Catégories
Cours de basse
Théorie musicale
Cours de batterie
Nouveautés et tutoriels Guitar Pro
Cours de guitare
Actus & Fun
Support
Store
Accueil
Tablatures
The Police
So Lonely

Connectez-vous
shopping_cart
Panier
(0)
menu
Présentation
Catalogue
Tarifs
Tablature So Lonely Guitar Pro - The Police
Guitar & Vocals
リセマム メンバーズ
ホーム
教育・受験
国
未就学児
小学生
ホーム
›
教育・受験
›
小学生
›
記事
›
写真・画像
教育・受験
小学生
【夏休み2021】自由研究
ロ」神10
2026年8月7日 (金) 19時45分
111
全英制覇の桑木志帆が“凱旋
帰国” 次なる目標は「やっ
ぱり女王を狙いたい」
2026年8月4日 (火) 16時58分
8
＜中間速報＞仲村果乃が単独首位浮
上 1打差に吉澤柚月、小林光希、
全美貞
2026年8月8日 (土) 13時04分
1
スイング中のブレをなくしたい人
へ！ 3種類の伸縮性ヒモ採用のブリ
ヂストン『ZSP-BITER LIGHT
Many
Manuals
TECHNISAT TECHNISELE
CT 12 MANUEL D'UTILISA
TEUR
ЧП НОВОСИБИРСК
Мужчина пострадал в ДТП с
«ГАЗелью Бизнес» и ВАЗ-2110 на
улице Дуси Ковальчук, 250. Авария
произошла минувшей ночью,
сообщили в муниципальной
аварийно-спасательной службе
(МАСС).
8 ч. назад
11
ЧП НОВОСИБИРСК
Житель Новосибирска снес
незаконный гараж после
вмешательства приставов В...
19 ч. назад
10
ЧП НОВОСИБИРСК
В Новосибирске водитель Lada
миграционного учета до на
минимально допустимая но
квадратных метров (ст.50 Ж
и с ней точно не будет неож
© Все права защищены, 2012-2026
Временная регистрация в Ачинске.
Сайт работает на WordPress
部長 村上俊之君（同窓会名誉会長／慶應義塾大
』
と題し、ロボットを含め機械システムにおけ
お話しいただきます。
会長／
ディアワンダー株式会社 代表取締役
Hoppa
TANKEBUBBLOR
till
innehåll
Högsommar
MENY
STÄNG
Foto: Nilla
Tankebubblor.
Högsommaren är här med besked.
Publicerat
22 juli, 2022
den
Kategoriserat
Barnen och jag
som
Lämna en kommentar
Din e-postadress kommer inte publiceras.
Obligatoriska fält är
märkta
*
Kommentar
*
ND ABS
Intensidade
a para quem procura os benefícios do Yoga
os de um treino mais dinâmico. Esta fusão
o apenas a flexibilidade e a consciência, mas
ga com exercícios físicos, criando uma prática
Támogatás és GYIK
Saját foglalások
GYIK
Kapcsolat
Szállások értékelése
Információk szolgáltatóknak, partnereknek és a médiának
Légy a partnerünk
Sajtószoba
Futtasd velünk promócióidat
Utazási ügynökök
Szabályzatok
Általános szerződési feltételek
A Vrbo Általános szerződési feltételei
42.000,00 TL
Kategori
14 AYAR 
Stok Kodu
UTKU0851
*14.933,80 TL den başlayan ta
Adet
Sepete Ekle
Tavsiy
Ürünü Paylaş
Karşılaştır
────────
▶ **TASK GOAL**: Using the listing above, return word for word each line from the one that has "незаконный гараж после" through the one that has "права защищены, 2012-2026", and no line outside that range.

▶ **TASK SOLUTION**:
незаконный гараж после
вмешательства приставов В...
19 ч. назад
10
ЧП НОВОСИБИРСК
В Новосибирске водитель Lada
миграционного учета до на
минимально допустимая но
квадратных метров (ст.50 Ж
и с ней точно не будет неож
© Все права защищены, 2012-2026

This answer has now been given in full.